22 Haziran 2009 Pazartesi

Gittik, gezdik, geldik...

Eveett gittik, gezdik ve geldik.
Tekirdağa alıştık diye düşünsemde İstanbula gidince aslında hala bir yerlerimin orada kaldığını hissettim. Ama yeni vatanım hemen alınma, öyle kolaymı bunca yıllık yaşanmışlığı biranda silip atmak.
İstanbulda pek gezemedik ama ben sohbete anneye nazlanmaya doydum, kızlarımda kuzenlere ve oyuna doydu:)))
Dayılarımız, yengelerimiz ve tabii annenemiz bize güzel bir hafta yaşattı teşekkür ederiz hepsine. Birdaha bu kadar uzun kalmaya gidemeyiz ama bu bizi bayağı bir süre idare eder:))
Hem 20 güne kadar Yılmaz dayımızın düğünü var yine 1 günlükte olsa bir İstanbul yapacağız yani.
Düğün telaşları son sürat devam ediyor, biz gidince bizimle ilgilenmek için biraz ara verdiler ama bizden sonra son hız devam.
Arzu gelinin yetişmeyecek diye sıkıntıdan sivilceleri çıkmış. Canım yaa kendimi hatırladım onu görünce, ne zor günler geçiriyorlar aslında, herşey istedikleri gibi olsun inşallah.
Haa bu arada yukarıdaki resimde Aleyna, Arda ve İkra kobastı oynarken:)))
3 kuzen amma kurt döktüler:))) devamı dayının düğününe inşallah
Yukarıda ilk torun, ilk kuzen, ahmetin amma süslü diye takıldığı ama ikranında onun yolunda ilerlediği Aleyna, ananemiz ve gelin ve damat adayı Yılmaz dayı, Arzu yenge.

Ailenin en son üyesi, Yüsramı erkenden abla yapıp papucunu dama atan Belinay:)))

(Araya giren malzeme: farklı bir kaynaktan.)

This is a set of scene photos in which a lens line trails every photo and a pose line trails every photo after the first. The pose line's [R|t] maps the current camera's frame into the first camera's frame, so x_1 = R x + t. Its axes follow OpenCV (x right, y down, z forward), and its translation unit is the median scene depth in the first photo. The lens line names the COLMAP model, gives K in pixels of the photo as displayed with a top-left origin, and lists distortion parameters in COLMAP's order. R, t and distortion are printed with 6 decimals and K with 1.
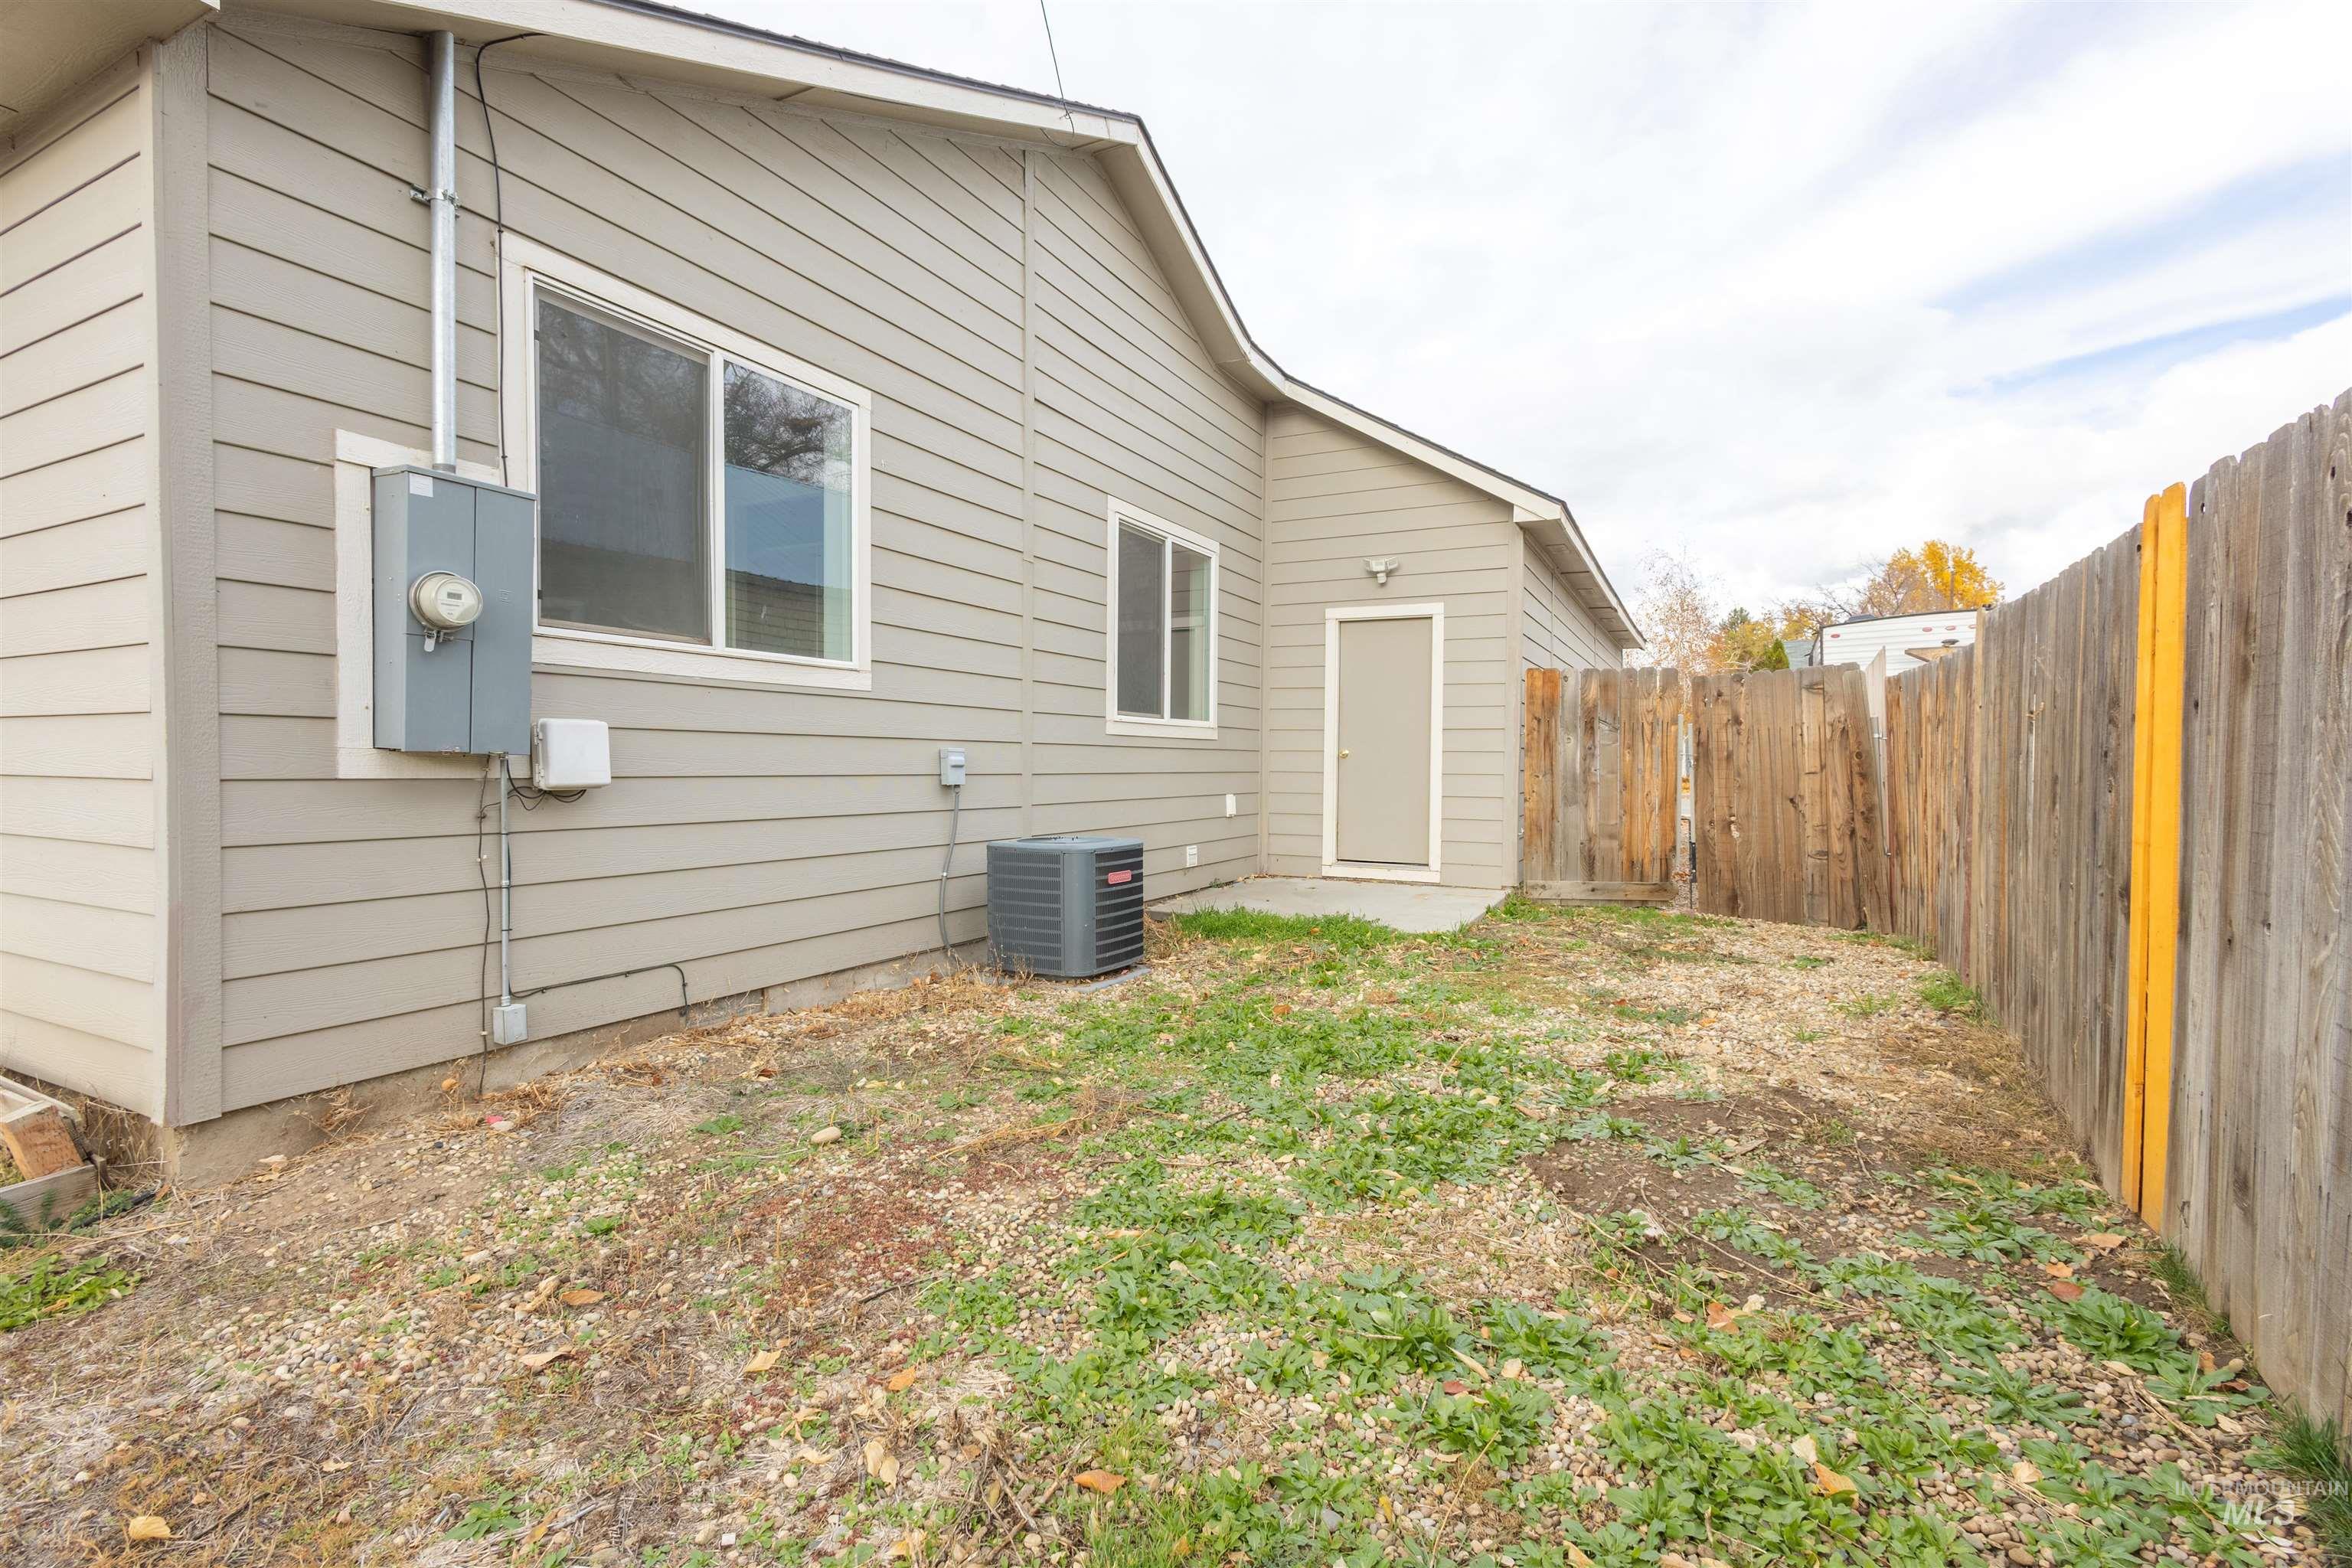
lens RADIAL K [[1066.4, 0, 1184.2], [0, 1066.4, 777.8], [0, 0, 1]] dist [0.004157, 0.000140]
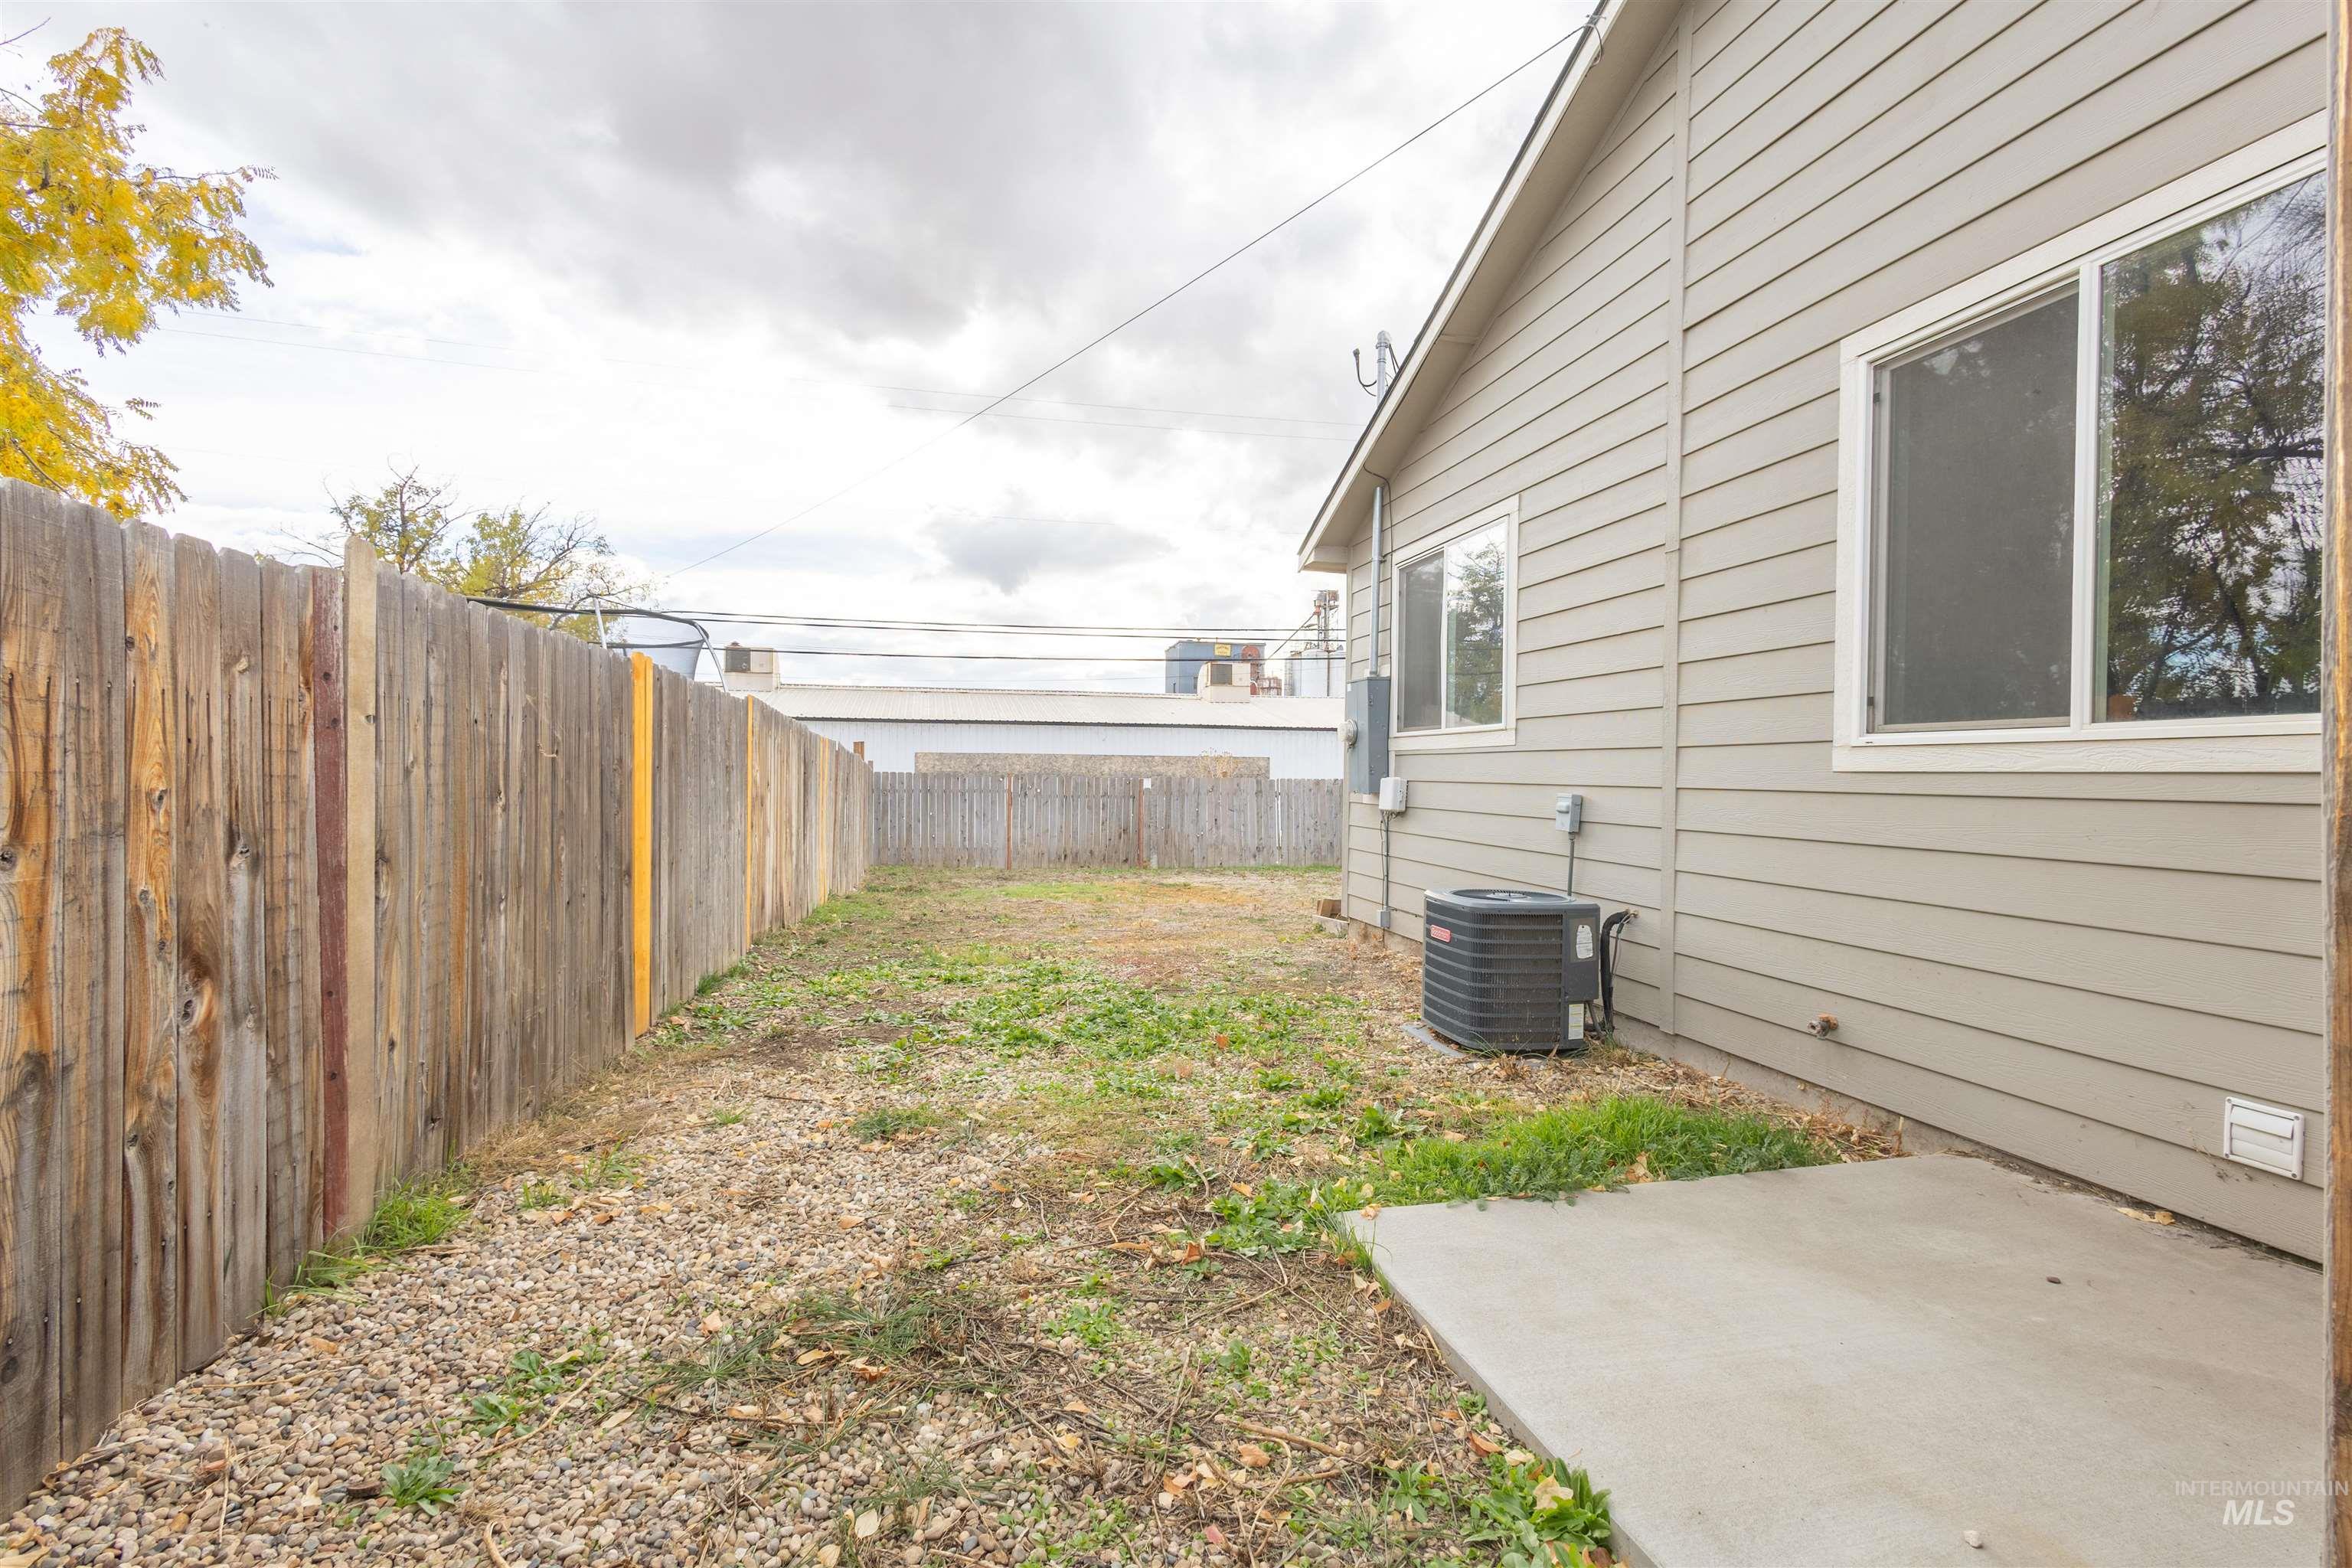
lens RADIAL K [[1116.7, 0, 1161.3], [0, 1116.7, 789.9], [0, 0, 1]] dist [0.019336, 0.000087]
pose [[-0.781742, -0.001181, -0.623601, 0.566947], [-0.022069, 0.999424, 0.025773, -0.038771], [0.623212, 0.033910, -0.781318, 1.237871]]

İstanbuldan sonra Cumartesi akşamı köye geçtik, pazar günü döndük.
Kızlarımın halası ve kuzenleride oradaydı. Ordada bol bol oynadı, oyuna gezmeye doydu kızım. Ayçayı öpücüklere boğdu ikroş ama halasıyla resim çektirirken biraz hasta ve uykusuzdu onun için nasılda durgun çıkmış kuzum. Yüsracıkta salıncak keyfi yapıyo yukarda.